Segment Start: SELECTED EXTRACT
COASTAL MARSHLANDS PROTECTION COMMITTEE v. ALTAMAHA RIVERKEEPER, INC.

A11A1844.

Decided: March 21, 2012

Appellants Coastal Marshlands Protection Committee (“Committee”), First Southern National Bank, Montgomery Bank and Trust, Citizens Bank of Swainsboro, and Bank of Soperton appeal from the superior court's order vacating an administrative law judge's decision to affirm the Committee's decision to issue a permit for a moveable floating dock over a marshland.   In their sole enumeration of error, the appellants contend the superior court applied the wrong standard of review to the ALJ's decision.   Specifically, the appellants assert that the superior court erred by changing the ALJ's role to one of appellate review for sufficiency of the evidence before the Committee where the permit applicant bore the burden of proof.   They maintain that well-established law requires an ALJ to conduct a de novo review with a shift in the burden of proof to the permit challenger.   For the reasons explained below, we agree and reverse.

This case involves a permit issued by the Committee allowing MID–ROC, LLC,1 to construct and maintain a community dock over marshlands along the South Newport River in McIntosh County for a proposed subdivision.   The permit was issued after three meetings with MID–ROC and the Committee over a ten-month period of time, and only after MID–ROC submitted an entirely new dock design in response to the Committee's denial of a permit after the second meeting.

Following the Committee's grant of a permit with the new dock design, Altamaha Riverkeeper, Inc. and two landowners with property near the proposed subdivision (collectively “Riverkeeper”) sought review of the Committee's decision by an administrative law judge (“ALJ”).   The ALJ conducted hearings for three days over a three-month period and held the record open for almost two months to allow the parties to submit proposed findings of fact and conclusions of law.   The ALJ then issued a detailed 17–page de novo decision affirming the Committee's decision to issue a dock permit based upon the evidence and arguments submitted by the parties.   She also rejected Riverkeeper's assertion that it could satisfy its “burden of proof by showing that the Committee lacked sufficient information upon which to make an informed decision.”
Segment End: SELECTED EXTRACT
Segment Start: SOURCE DATA
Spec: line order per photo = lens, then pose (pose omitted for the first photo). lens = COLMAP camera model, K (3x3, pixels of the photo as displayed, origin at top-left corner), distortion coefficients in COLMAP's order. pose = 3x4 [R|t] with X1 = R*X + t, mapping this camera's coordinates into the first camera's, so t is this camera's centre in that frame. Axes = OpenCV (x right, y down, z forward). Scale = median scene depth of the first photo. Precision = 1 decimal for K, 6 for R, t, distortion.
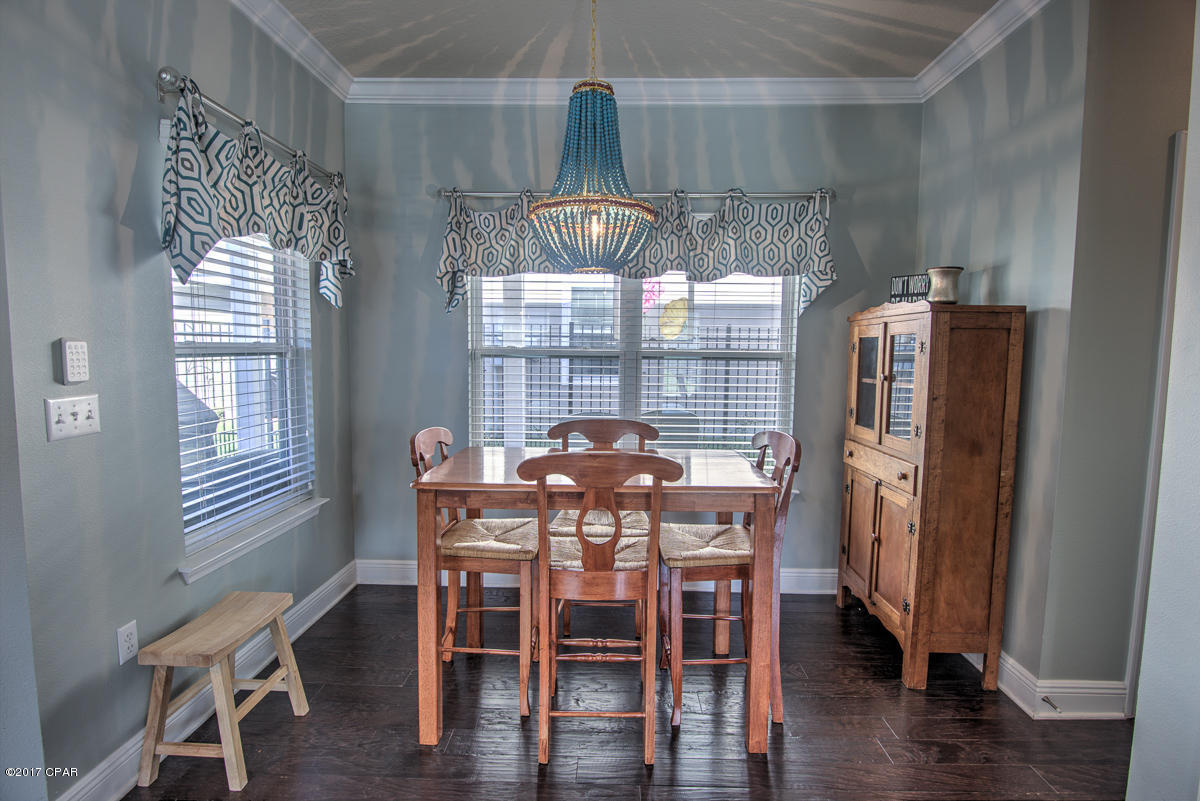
lens RADIAL K [[586.2, 0, 607.4], [0, 586.2, 397.8], [0, 0, 1]] dist [-0.019294, -0.001272]
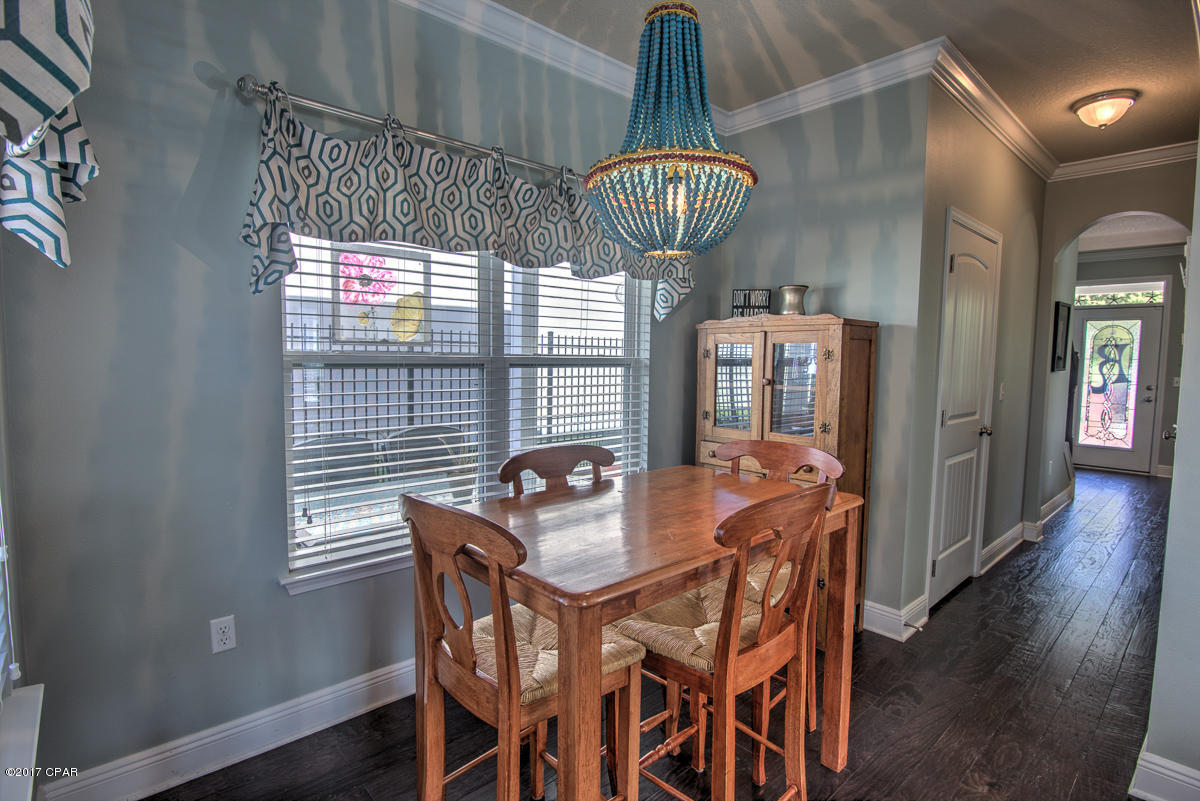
lens RADIAL K [[586.2, 0, 600.7], [0, 586.2, 397.8], [0, 0, 1]] dist [-0.019294, -0.001272]
pose [[0.727924, -0.049476, 0.683871, -0.439966], [0.053217, 0.998461, 0.015590, -0.033476], [-0.683590, 0.025045, 0.729437, 0.360003]]
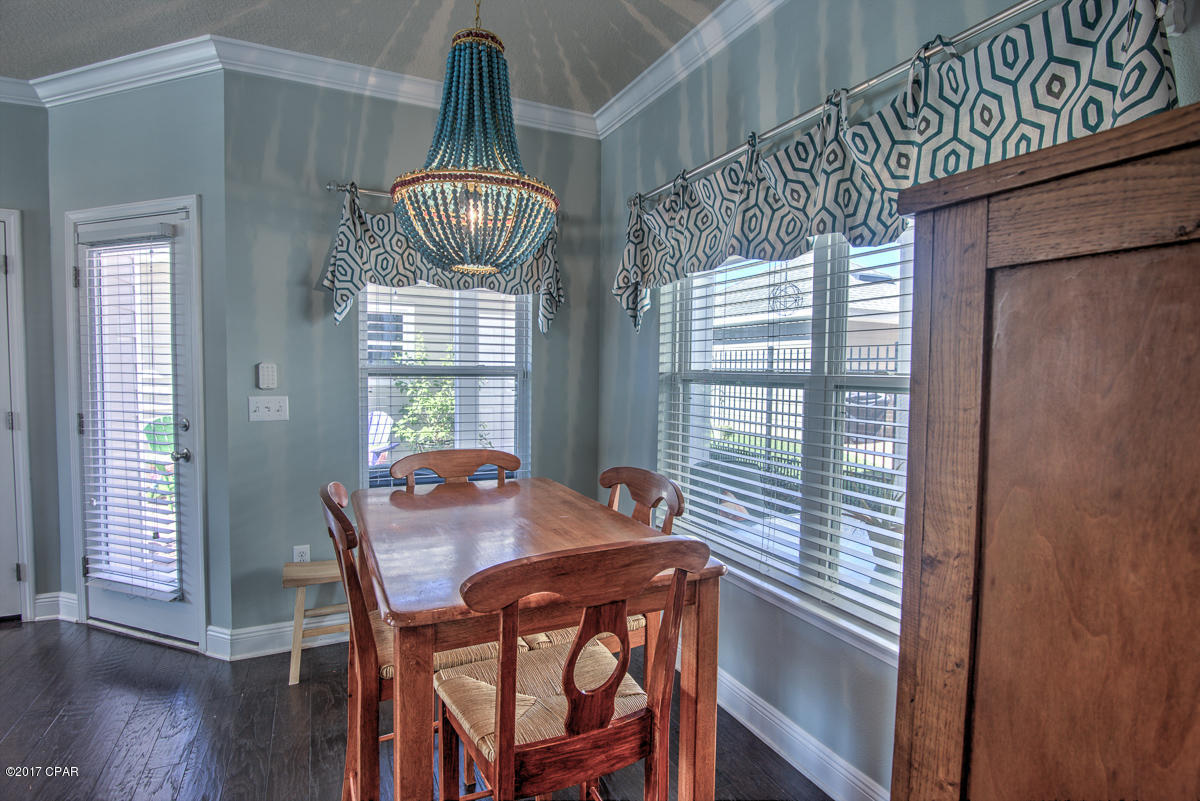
lens RADIAL K [[586.2, 0, 602.6], [0, 586.2, 402.7], [0, 0, 1]] dist [-0.019294, -0.001272]
pose [[0.457287, 0.045937, -0.888132, 0.533840], [-0.080014, 0.996740, 0.010356, -0.042622], [0.885713, 0.066328, 0.459471, 0.563530]]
Segment End: SOURCE DATA
_WHAT IS BEING ASKED_
Can you retype, word for word, the stretch of the dock permit opinion from "This case involves" through "the second meeting."?

_RESPONSE BOX_
This case involves a permit issued by the Committee allowing MID–ROC, LLC,1 to construct and maintain a community dock over marshlands along the South Newport River in McIntosh County for a proposed subdivision.   The permit was issued after three meetings with MID–ROC and the Committee over a ten-month period of time, and only after MID–ROC submitted an entirely new dock design in response to the Committee's denial of a permit after the second meeting.